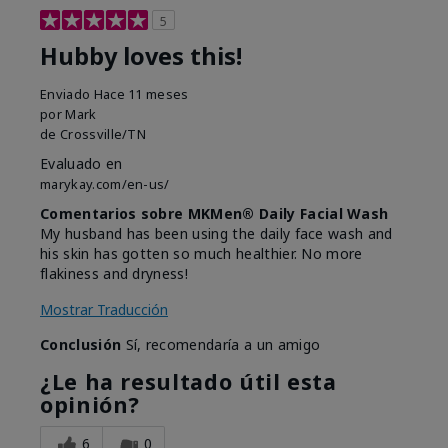
5
Hubby loves this!
Enviado
Hace 11 meses
por
Mark
de
Crossville/TN
Evaluado en
marykay.com/en-us/
Comentarios sobre MKMen® Daily Facial Wash
My husband has been using the daily face wash and
his skin has gotten so much healthier. No more
flakiness and dryness!
Mostrar Traducción
Conclusión
Sí, recomendaría a un amigo
¿Le ha resultado útil esta
opinión?
6
0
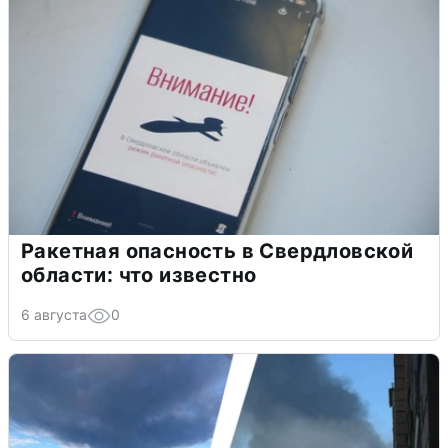
Ракетная опасность в Свердловской
области: что известно
6 августа
0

====

Without the pictures, repeat the entries above line by line, from the first through the one that contains "his skin has", both ends included.

## Answer to this problem
5
Hubby loves this!
Enviado
Hace 11 meses
por
Mark
de
Crossville/TN
Evaluado en
marykay.com/en-us/
Comentarios sobre MKMen® Daily Facial Wash
My husband has been using the daily face wash and
his skin has gotten so much healthier. No more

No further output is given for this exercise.